Facts: A city enacts a housing ordinance requiring 15% of all new residential development projects with a minimum of 20 units be sold at prices suitable for low- or moderate-income buyers. The ordinance also includes a number of alternative compliance options for developers in lieu of providing the required number of for-sale inclusionary units. A builders association sues the city to bar its ability to enforce the ordinance.

Claim: The builders association seeks to invalidate the ordinance, claiming it is unconstitutional since it enforces “exactions” or development limitations upon developers and fails to provide evidence the ordinance’s requirements relate to the residential developments’ negative impact on the city’s housing issues.

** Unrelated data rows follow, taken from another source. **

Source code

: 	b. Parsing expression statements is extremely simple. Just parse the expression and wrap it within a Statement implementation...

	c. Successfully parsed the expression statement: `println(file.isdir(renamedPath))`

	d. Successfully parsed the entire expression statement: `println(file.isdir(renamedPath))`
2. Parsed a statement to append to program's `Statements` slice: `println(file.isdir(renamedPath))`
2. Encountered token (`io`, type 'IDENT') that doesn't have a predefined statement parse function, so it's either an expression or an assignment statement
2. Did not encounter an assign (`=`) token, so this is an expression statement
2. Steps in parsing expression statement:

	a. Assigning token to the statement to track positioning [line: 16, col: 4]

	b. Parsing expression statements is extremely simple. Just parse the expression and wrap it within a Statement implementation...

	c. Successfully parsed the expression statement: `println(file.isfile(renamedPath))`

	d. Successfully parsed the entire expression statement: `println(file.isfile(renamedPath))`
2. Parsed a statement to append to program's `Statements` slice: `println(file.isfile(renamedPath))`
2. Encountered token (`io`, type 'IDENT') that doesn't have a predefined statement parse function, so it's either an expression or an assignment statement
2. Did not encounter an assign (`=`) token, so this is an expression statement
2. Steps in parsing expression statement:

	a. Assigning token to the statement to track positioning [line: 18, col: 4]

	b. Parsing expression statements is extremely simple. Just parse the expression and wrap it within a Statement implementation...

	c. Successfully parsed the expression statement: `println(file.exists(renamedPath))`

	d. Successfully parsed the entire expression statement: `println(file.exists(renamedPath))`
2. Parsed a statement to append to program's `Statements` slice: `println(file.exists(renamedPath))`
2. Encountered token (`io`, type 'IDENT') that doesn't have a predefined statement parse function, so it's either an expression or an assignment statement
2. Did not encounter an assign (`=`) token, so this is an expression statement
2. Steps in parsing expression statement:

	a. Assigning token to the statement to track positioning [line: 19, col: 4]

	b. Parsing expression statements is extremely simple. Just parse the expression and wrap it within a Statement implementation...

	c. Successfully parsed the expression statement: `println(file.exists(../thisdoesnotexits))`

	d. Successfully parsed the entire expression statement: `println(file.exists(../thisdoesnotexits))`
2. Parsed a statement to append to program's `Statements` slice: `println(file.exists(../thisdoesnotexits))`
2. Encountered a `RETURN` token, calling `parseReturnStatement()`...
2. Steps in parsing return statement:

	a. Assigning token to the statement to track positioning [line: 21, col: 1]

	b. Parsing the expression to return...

Counterclaim: The city claims the ordinance is constitutional since it does not demand “exactions” in the form of payment or property interest from developers and provides several alternatives to the construction of low- or moderate-income housing units on the same site as market rate residential developments.

Holding: The California Supreme Court holds the ordinance is constitutional since it does not impose “exactions” and offers standard alternatives to the allocation of units, thus not requiring reasonable proof the ordinance relates to residential developments’ negative impact on local housing. [California Building Industry Association v. City of San Jose (June 15, 2015) ___ C4th _____]

Editor’s note – Inclusionary housing ordinances like San Jose’s aim to create housing options available to low- or moderate-income buyers in the hope of alleviating California’s housing crisis. Several cities already have ordinances like San Jose’s, including West Hollywood, Santa Monica and Pasadena. These ordinances may be valuable stepping stones toward state-wide housing relief if tailored to each city’s specific issues.

However, developers cite similar ordinances as deterrents for future projects, stifling growth. Developers are unwilling to sacrifice potential earnings to what they consider an unconstitutional taking of property, claiming it may lead to insurmountable gaps in housing costs. Developers may overcompensate for lost earnings by raising the price of standard units, burdening non-protected buyers.